A quick walkaround tour of the show revealed interiors with interesting grains, close stitching and neatly proportioned switchgear. There is still huge room for improvement, though: for example, hard interior plastics remain the rule rather than the exception and some engineering foul-ups are still in evidence.
But the significant point is that Chinese homegrown car makers are catching up with the Western ones at a rate of knots.
Recruitment of high-profile design talent such as Geely’s Peter Horbury and Tomas Ingenlath, are well-known but European consultants including Pininfarina and Alfredo Stola are behind others.
There is still plenty of room in this huge market, however, for both domestic and import brands.
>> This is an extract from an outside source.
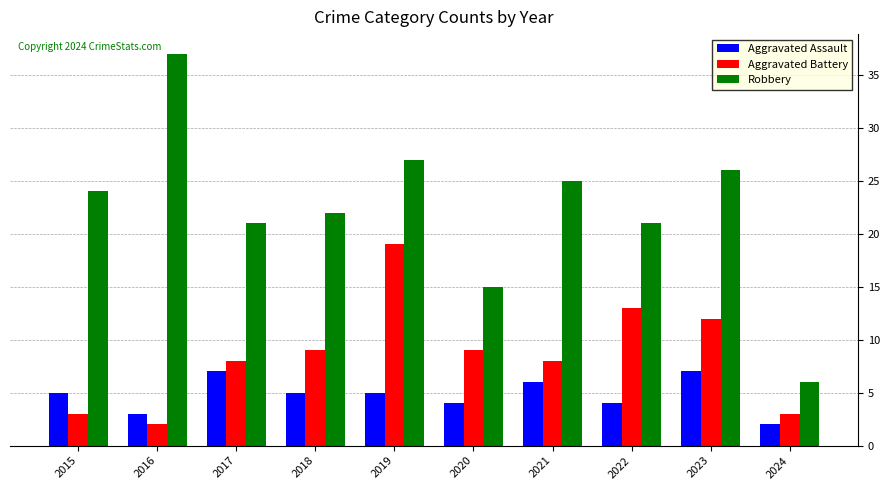

At how many categories does at least one series exceed 7?

9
New car sales in China topped 25 million last year, and despite a momentary lull are expected to climb further.
Just over half those sales are saloons, with the balance of SUVs expected to grow.
Sales of large saloons are still dominated by the chauffeur market, to the degree that Volvo only sells a long-wheelbase S90 saloon in China, which means it doesn’t need a ‘L’ badge that’s applied ubiquitously to rivals' LWB models.
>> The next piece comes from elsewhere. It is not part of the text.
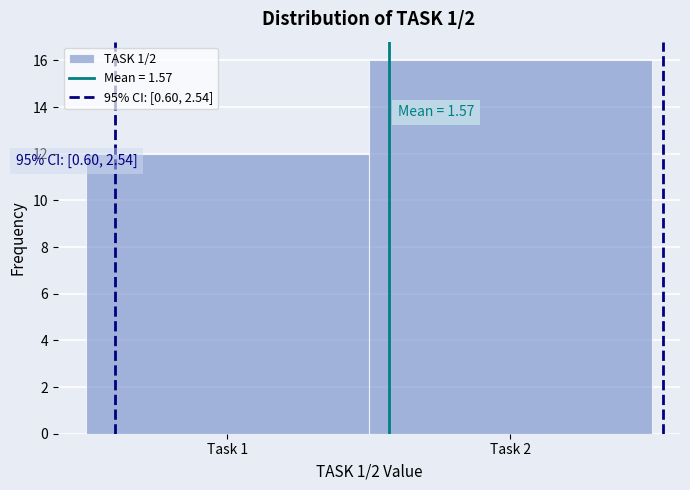

Reading right to left, what are all the values shown in this chart?

Task 2=16	Task 1=12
“[Geely] Chairman Li Shufu was adamant that we wouldn’t put an L on the trunk,’ said Volvo design chief Ingenlath.
But there’s a good reason why manufacturers like Geely, Haval and Jinbao had show stands festooned with small, medium and large SUVs – Chinese family drivers are flocking to such models, attracted by their practicality, suitability for pockmarked roads and styling/image.
They’re affordable, too, for China’s growing middle class with increasing disposable income. A C-segment Jianling SUV with crisp styling and an attractive interior costs the equivalent of £16,000, which is at least £10,000 cheaper than a similar small SUV in the UK.
The Jianling has a fake-leather wrapped dashboard, chrome-trimmed switchgear and door cards that combine at least four finishes, including faux-carbonfibre. Bargain-basement it is not.